Senate bill could scrap this IRA strategy
Welcome to Retirement Scan, our daily roundup of retirement news your clients may be talking about.
Pending Senate bill could scrap this IRA strategy
A bill now pending in the Senate includes provisions that would scrap an IRA strategy that helps non-spouse beneficiaries save on taxes by spreading distributions from inherited accounts, according to a Fox Business article. Under the bill, non-spouse heirs would be required to drain the assets within 10 years after the owner’s death. An expert urges clients leaving money to reconsider their plans, warning they could be “be making the IRS your biggest beneficiary.”
Are clients sabotaging their own retirement plans?
Just having a retirement account doesn’t cut it these days. Clients could in fact be putting their golden years at risk if they have not developed a real retirement plan, according to an article by Motley Fool. Their retirement plans could also be in jeopardy if they pay too much in investment fees in their 401(k) and other accounts. Taking early withdrawals is also a bad move, as the withdrawn amount could be subject to 10% penalty plus income tax.
4 strategies to increase Social Security benefits
Clients looking to maximize their Social Security benefits should work for at least 35 years and negotiate with their employer for bigger pay, according to an article by USA Today.

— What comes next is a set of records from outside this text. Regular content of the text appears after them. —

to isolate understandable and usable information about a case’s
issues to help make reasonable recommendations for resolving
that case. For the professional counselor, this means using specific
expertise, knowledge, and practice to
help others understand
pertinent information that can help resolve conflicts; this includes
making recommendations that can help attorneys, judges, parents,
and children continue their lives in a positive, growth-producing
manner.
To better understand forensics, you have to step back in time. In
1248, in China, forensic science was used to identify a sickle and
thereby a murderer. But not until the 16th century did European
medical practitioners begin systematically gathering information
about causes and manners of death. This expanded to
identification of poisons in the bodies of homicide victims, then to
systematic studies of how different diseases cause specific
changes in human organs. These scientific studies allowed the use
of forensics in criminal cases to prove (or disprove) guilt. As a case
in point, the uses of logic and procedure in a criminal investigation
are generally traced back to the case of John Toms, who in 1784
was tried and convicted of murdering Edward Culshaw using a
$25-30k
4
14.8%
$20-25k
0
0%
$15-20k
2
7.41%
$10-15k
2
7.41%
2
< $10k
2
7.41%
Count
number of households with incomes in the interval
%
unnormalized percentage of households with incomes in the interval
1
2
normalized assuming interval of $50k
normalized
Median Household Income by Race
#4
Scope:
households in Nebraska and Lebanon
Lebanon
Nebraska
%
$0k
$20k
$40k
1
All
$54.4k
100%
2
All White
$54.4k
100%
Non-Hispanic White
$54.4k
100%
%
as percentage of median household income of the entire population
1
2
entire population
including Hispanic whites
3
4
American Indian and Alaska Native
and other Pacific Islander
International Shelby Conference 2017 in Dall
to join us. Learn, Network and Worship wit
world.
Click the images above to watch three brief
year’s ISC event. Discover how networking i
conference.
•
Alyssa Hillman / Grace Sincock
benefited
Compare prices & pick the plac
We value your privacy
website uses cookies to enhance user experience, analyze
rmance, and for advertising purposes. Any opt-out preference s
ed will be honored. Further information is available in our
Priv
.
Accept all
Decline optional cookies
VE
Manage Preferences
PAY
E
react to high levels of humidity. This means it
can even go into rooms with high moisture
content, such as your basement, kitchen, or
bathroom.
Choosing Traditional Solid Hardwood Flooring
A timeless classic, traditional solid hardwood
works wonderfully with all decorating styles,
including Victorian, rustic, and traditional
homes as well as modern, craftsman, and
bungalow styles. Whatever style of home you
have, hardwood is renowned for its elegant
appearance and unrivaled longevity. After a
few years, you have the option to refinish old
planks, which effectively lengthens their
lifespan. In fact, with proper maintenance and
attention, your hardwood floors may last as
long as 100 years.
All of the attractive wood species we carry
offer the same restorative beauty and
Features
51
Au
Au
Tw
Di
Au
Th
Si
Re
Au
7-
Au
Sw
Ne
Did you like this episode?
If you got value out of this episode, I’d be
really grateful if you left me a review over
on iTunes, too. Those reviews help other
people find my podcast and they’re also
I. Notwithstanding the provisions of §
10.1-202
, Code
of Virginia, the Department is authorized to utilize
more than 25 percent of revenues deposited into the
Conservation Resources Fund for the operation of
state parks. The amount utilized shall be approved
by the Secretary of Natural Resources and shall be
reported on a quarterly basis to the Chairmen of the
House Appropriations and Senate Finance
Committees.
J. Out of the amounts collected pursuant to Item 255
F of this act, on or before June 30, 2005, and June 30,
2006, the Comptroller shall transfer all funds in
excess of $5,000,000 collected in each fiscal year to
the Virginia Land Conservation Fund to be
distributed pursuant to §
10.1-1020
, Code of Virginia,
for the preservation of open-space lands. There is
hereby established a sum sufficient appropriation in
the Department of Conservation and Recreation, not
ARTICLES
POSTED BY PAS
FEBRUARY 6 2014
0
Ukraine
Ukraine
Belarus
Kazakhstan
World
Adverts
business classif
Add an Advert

Most seniors need somewhere in the ballpark of 70% to 80% of their former earnings to live comfortably. To get there, clients may want to consider delaying taking social security benefits and moving to a location with no state tax on the benefits. This would allow seniors to collect bigger benefit payouts.
How a Roth IRA could maximize clients' future benefits
Converting some assets in traditional 401(k)s and traditional IRAs into a Roth account is a great strategy to minimize required minimum distributions from traditional retirement accounts, according to Kiplinger. Experts say reducing RMDs will help retirees minimize taxable income and reduce the tax bite on Social Security benefits. Plus, now is a good time to get started due to low tax rates set by the 2017 tax law change.